--- DATASET ENTRIES ---

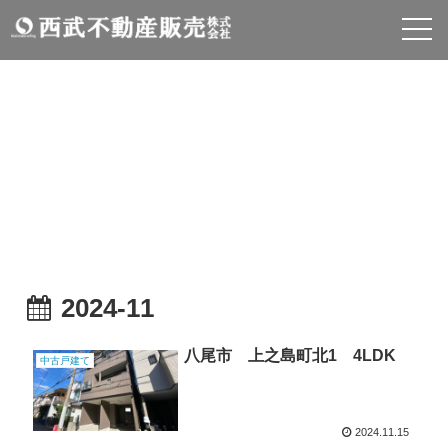
物件情報
INFOMATION
2024-11
八尾市 上之島町北1 4LDK
中古戸建て
2024.11.15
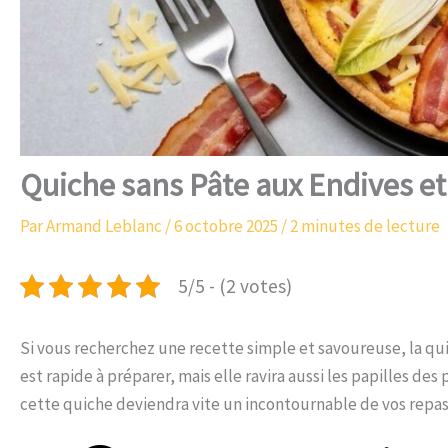
Quiche sans Pâte aux Endives et
Par
Armand Leblanc
/
6 octobre 2025
/
2 minutes de lecture
5/5 - (2 votes)
Si vous recherchez une recette simple et savoureuse, la qui
est rapide à préparer, mais elle ravira aussi les papilles de
cette quiche deviendra vite un incontournable de vos repas 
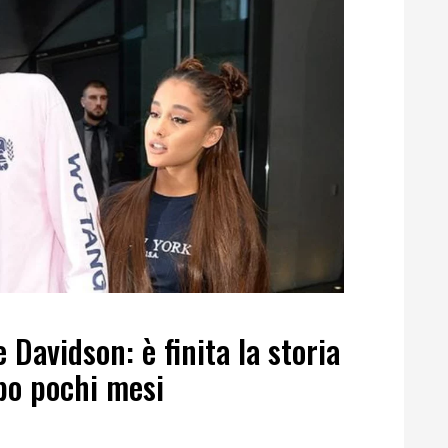
Davidson: è finita la storia
po pochi mesi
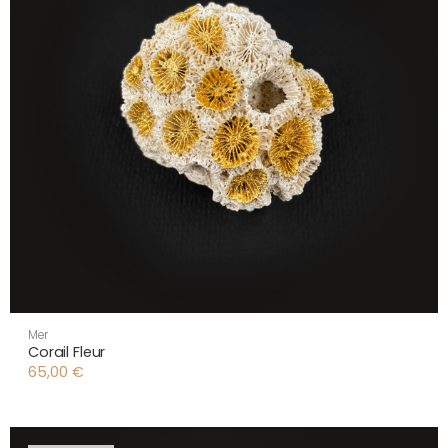
Mer
Corail Fleur
65,00
€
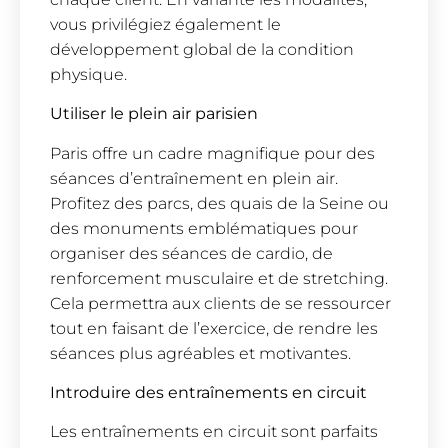
vous privilégiez également le
développement global de la condition
physique.
Utiliser le plein air parisien
Paris offre un cadre magnifique pour des
séances d’entraînement en plein air.
Profitez des parcs, des quais de la Seine ou
des monuments emblématiques pour
organiser des séances de cardio, de
renforcement musculaire et de stretching.
Cela permettra aux clients de se ressourcer
tout en faisant de l’exercice, de rendre les
séances plus agréables et motivantes.
Introduire des entraînements en circuit
Les entraînements en circuit sont parfaits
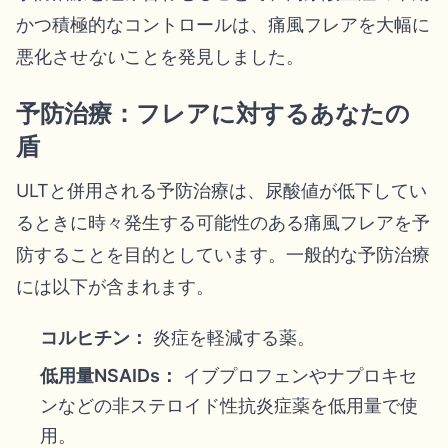
かつ積極的なコントロールは、痛風フレアを大幅に
悪化させ
ない
ことを発見しました。
予防治療：フレアに対するあなたの
盾
ULTと併用される予防治療は、尿酸値が低下してい
るときに時々発生する可能性のある痛風フレアを予
防することを目的としています。一般的な予防治療
には以下が含まれます。
コルヒチン：
炎症を軽減する薬。
低用量NSAIDs：
イブプロフェンやナプロキセ
ンなどの非ステロイド性抗炎症薬を低用量で使
用。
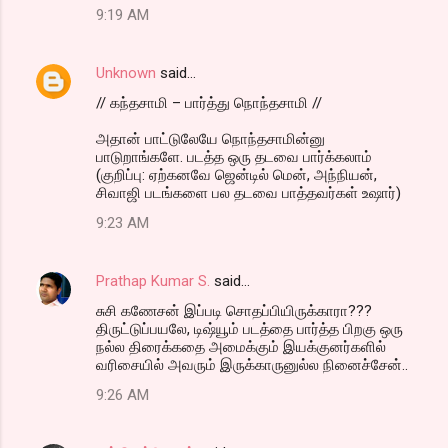
9:19 AM
Unknown
said…
// கந்தசாமி – பார்த்து நொந்தசாமி //
அதான் பாட்டுலேயே நொந்தசாமின்னு
பாடுறாங்களே. படத்த ஒரு தடவை பார்க்கலாம்
(குறிப்பு: ஏற்கனவே ஜென்டில் மென், அந்நியன்,
சிவாஜி படங்களை பல தடவை பாத்தவர்கள் உஷார்)
9:23 AM
Prathap Kumar S.
said…
சுசி கணேசன் இப்படி சொதப்பியிருக்காரா???
திருட்டுப்பயலே, டிஷ்யூம் படத்தை பார்த்த பிறகு ஒரு
நல்ல திரைக்கதை அமைக்கும் இயக்குனர்களில்
வரிசையில் அவரும் இருக்காருனுல்ல நினைச்சேன்..
9:26 AM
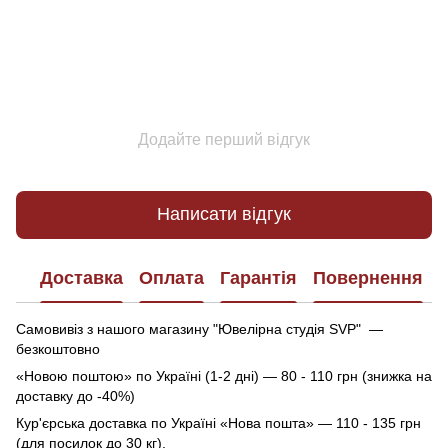
Додайте перший відгук
Написати відгук
Доставка
Оплата
Гарантія
Повернення
Самовивіз з нашого магазину "Ювелірна студія SVP" —
безкоштовно
«Новою поштою» по Україні (1-2 дні) — 80 - 110 грн (знижка на
доставку до -40%)
Кур'єрська доставка по Україні «Нова пошта» — 110 - 135 грн
(для посилок до 30 кг).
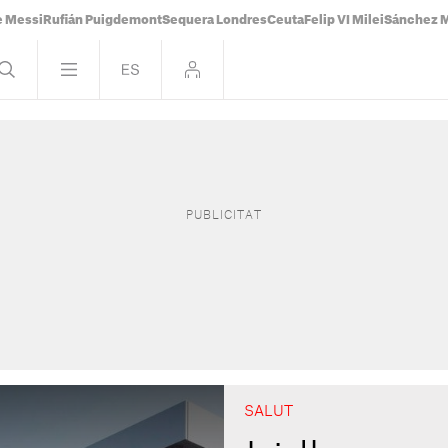
e Messi
Rufián Puigdemont
Sequera Londres
Ceuta
Felip VI Milei
Sánchez 
SALUT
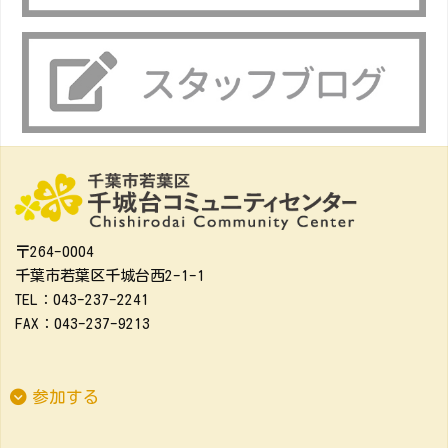
〒264-0004
千葉市若葉区千城台西2-1-1
TEL：043-237-2241
FAX：043-237-9213
参加する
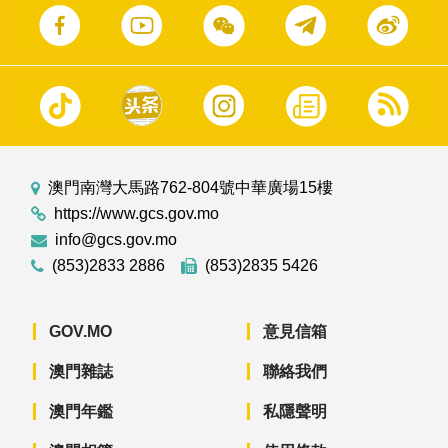
澳門南灣大馬路762-804號中華廣場15樓
https://www.gcs.gov.mo
info@gcs.gov.mo
(853)2833 2886
(853)2835 5426
GOV.MO
意見信箱
澳門雜誌
聯絡我們
澳門年鑑
私隱聲明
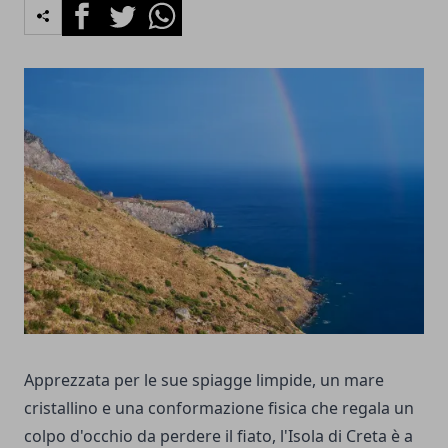
Facebook
Twitter
Whatsapp
Apprezzata per le sue spiagge limpide, un mare
cristallino e una conformazione fisica che regala un
colpo d'occhio da perdere il fiato, l'Isola di Creta è a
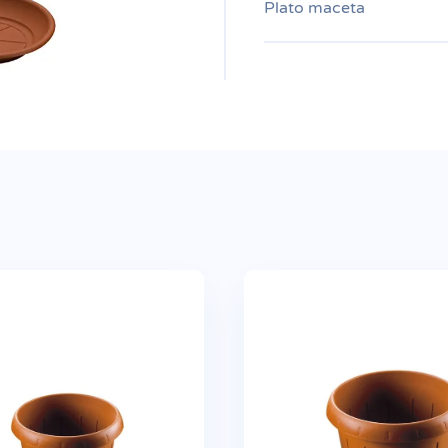
Plato maceta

---

_PROBLEM TO SOLVE_.
Format the lines from the line that contains "Davidson: è finita la storia" through the end of the rows, both ends included, as a JSON list of strings with one string per line and blank lines omitted. Leave the pictures out of the answer.

_ANSWER FOR THIS EXERCISE_.
[
  "Davidson: è finita la storia",
  "po pochi mesi",
  "Mer",
  "Corail Fleur",
  "65,00",
  "€",
  "vous privilégiez également le",
  "développement global de la condition",
  "physique.",
  "Utiliser le plein air parisien",
  "Paris offre un cadre magnifique pour des",
  "séances d’entraînement en plein air.",
  "Profitez des parcs, des quais de la Seine ou",
  "des monuments emblématiques pour",
  "organiser des séances de cardio, de",
  "renforcement musculaire et de stretching.",
  "Cela permettra aux clients de se ressourcer",
  "tout en faisant de l’exercice, de rendre les",
  "séances plus agréables et motivantes.",
  "Introduire des entraînements en circuit",
  "Les entraînements en circuit sont parfaits",
  "かつ積極的なコントロールは、痛風フレアを大幅に",
  "悪化させ",
  "ない",
  "ことを発見しました。",
  "予防治療：フレアに対するあなたの",
  "盾",
  "ULTと併用される予防治療は、尿酸値が低下してい",
  "るときに時々発生する可能性のある痛風フレアを予",
  "防することを目的としています。一般的な予防治療",
  "には以下が含まれます。",
  "コルヒチン：",
  "炎症を軽減する薬。",
  "低用量NSAIDs：",
  "イブプロフェンやナプロキセ",
  "ンなどの非ステロイド性抗炎症薬を低用量で使",
  "用。",
  "9:19 AM",
  "Unknown",
  "said…",
  "// கந்தசாமி – பார்த்து நொந்தசாமி //",
  "அதான் பாட்டுலேயே நொந்தசாமின்னு",
  "பாடுறாங்களே. படத்த ஒரு தடவை பார்க்கலாம்",
  "(குறிப்பு: ஏற்கனவே ஜென்டில் மென், அந்நியன்,",
  "சிவாஜி படங்களை பல தடவை பாத்தவர்கள் உஷார்)",
  "9:23 AM",
  "Prathap Kumar S.",
  "said…",
  "சுசி கணேசன் இப்படி சொதப்பியிருக்காரா???",
  "திருட்டுப்பயலே, டிஷ்யூம் படத்தை பார்த்த பிறகு ஒரு",
  "நல்ல திரைக்கதை அமைக்கும் இயக்குனர்களில்",
  "வரிசையில் அவரும் இருக்காருனுல்ல நினைச்சேன்..",
  "9:26 AM",
  "Додайте перший відгук",
  "Написати відгук",
  "Доставка",
  "Оплата",
  "Гарантія",
  "Повернення",
  "Самовивіз з нашого магазину \"Ювелірна студія SVP\" —",
  "безкоштовно",
  "«Новою поштою» по Україні (1-2 дні) — 80 - 110 грн (знижка на",
  "доставку до -40%)",
  "Кур'єрська доставка по Україні «Нова пошта» — 110 - 135 грн",
  "(для посилок до 30 кг).",
  "e Messi",
  "Rufián Puigdemont",
  "Sequera Londres",
  "Ceuta",
  "Felip VI Milei",
  "Sánchez ",
  "SALUT",
  "〒264-0004",
  "千葉市若葉区千城台西2-1-1",
  "TEL：043-237-2241",
  "FAX：043-237-9213",
  "参加する",
  "澳門南灣大馬路762-804號中華廣場15樓",
  "https://www.gcs.gov.mo",
  "info@gcs.gov.mo",
  "(853)2833 2886",
  "(853)2835 5426",
  "GOV.MO",
  "意見信箱",
  "澳門雜誌",
  "聯絡我們",
  "澳門年鑑",
  "私隱聲明",
  "Facebook",
  "Twitter",
  "Whatsapp",
  "Apprezzata per le sue spiagge limpide, un mare",
  "cristallino e una conformazione fisica che regala un",
  "colpo d'occhio da perdere il fiato, l'Isola di Creta è a",
  "Plato maceta"
]